Dataset entries:
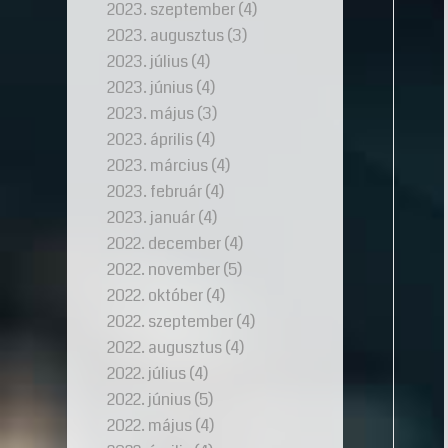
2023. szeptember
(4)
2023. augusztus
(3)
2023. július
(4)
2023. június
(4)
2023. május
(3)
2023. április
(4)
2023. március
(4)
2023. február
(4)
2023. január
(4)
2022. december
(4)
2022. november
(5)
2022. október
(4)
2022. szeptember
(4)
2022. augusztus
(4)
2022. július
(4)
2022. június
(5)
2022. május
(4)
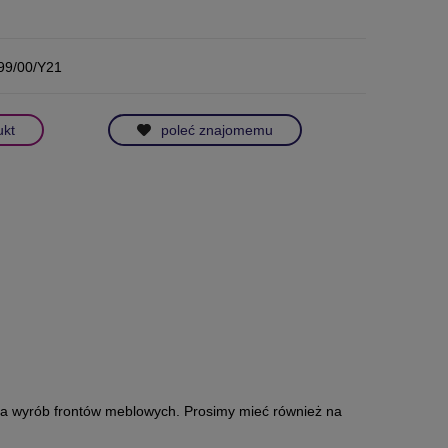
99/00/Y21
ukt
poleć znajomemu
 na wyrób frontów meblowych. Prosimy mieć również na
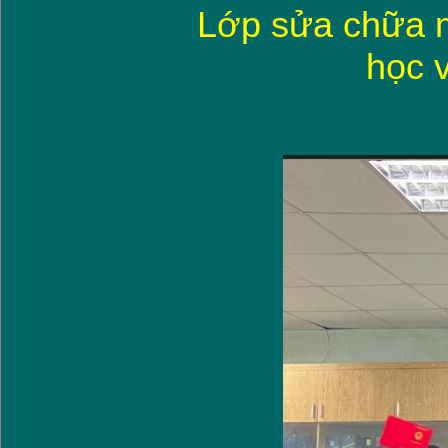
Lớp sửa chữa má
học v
---
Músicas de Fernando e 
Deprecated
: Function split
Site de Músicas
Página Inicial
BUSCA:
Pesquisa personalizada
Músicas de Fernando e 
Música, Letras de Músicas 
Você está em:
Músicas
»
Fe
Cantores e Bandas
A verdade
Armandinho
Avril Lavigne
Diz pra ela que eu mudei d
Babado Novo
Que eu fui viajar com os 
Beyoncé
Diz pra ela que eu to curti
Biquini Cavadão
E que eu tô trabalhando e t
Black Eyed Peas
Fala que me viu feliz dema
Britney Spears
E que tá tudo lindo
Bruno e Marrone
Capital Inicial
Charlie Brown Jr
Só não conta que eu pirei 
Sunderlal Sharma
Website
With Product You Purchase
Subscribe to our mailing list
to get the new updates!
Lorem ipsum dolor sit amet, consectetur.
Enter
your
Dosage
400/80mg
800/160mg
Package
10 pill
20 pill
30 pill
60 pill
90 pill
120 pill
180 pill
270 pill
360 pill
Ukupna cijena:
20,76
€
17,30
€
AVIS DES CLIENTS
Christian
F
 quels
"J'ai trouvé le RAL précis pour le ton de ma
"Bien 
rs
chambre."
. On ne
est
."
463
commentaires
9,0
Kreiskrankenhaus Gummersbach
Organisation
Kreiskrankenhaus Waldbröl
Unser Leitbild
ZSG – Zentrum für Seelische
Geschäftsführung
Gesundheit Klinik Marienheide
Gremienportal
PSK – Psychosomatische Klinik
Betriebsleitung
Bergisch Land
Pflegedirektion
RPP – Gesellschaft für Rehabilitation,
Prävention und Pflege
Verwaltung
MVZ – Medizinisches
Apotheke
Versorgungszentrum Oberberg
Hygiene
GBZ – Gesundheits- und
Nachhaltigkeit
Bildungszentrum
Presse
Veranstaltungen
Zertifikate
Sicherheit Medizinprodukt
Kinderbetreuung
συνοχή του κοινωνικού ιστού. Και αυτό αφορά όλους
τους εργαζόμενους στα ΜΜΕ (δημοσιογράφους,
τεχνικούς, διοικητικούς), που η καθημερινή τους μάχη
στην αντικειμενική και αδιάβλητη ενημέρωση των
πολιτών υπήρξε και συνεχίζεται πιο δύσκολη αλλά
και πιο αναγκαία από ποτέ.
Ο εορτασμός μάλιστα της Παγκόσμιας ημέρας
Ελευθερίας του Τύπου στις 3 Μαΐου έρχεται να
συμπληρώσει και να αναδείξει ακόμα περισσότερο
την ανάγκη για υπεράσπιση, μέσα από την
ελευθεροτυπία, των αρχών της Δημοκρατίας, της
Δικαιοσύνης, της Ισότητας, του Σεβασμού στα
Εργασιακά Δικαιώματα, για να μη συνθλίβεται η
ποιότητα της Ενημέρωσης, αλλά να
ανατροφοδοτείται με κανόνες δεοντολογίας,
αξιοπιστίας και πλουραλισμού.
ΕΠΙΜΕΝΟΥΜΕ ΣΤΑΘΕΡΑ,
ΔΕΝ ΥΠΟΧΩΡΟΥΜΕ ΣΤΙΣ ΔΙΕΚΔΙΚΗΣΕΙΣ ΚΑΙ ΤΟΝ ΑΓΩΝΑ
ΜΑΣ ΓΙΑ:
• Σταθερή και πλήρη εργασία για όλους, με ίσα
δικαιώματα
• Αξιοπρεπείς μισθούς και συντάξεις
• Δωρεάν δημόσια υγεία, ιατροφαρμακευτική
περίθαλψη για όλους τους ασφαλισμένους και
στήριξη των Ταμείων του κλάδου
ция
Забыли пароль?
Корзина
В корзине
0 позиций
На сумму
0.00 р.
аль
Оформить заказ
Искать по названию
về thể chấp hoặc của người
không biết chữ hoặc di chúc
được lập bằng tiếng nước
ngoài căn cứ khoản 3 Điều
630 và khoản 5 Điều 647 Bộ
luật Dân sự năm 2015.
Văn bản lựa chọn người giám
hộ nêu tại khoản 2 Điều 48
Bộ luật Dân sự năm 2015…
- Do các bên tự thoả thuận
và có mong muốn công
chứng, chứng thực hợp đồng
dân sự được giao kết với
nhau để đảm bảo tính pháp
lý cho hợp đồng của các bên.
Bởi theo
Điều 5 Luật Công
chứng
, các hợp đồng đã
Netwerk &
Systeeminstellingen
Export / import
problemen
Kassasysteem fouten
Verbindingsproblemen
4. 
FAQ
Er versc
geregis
...
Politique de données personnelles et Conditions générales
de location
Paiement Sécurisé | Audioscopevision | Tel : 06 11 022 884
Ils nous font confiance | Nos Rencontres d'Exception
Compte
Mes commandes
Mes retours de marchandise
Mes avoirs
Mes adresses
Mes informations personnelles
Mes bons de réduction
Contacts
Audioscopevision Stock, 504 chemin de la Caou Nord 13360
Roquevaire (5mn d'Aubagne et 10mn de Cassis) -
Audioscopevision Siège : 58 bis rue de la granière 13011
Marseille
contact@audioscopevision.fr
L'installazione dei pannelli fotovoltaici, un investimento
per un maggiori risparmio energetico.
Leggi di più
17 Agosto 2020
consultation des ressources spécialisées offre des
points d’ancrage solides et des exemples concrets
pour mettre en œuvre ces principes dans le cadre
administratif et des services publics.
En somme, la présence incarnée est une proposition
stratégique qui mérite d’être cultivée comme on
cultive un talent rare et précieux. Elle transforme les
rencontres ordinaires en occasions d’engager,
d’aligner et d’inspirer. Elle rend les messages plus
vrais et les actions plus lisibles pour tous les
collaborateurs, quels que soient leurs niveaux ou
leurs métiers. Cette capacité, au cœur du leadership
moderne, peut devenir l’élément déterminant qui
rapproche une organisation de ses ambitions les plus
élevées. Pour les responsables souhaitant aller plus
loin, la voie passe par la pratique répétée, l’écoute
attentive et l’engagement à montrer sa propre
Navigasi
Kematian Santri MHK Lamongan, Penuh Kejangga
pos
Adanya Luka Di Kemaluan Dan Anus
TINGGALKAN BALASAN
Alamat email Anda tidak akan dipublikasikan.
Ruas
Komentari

_DIRECTIONS FOR THIS TASK_
Reproduce the lines of the records above without any change, starting at the line that contains "Politique de données" and ending at the line that contains "vrais et les", with both of those lines included.

_ANSWER TO THIS EXERCISE_
Politique de données personnelles et Conditions générales
de location
Paiement Sécurisé | Audioscopevision | Tel : 06 11 022 884
Ils nous font confiance | Nos Rencontres d'Exception
Compte
Mes commandes
Mes retours de marchandise
Mes avoirs
Mes adresses
Mes informations personnelles
Mes bons de réduction
Contacts
Audioscopevision Stock, 504 chemin de la Caou Nord 13360
Roquevaire (5mn d'Aubagne et 10mn de Cassis) -
Audioscopevision Siège : 58 bis rue de la granière 13011
Marseille
contact@audioscopevision.fr
L'installazione dei pannelli fotovoltaici, un investimento
per un maggiori risparmio energetico.
Leggi di più
17 Agosto 2020
consultation des ressources spécialisées offre des
points d’ancrage solides et des exemples concrets
pour mettre en œuvre ces principes dans le cadre
administratif et des services publics.
En somme, la présence incarnée est une proposition
stratégique qui mérite d’être cultivée comme on
cultive un talent rare et précieux. Elle transforme les
rencontres ordinaires en occasions d’engager,
d’aligner et d’inspirer. Elle rend les messages plus
vrais et les actions plus lisibles pour tous les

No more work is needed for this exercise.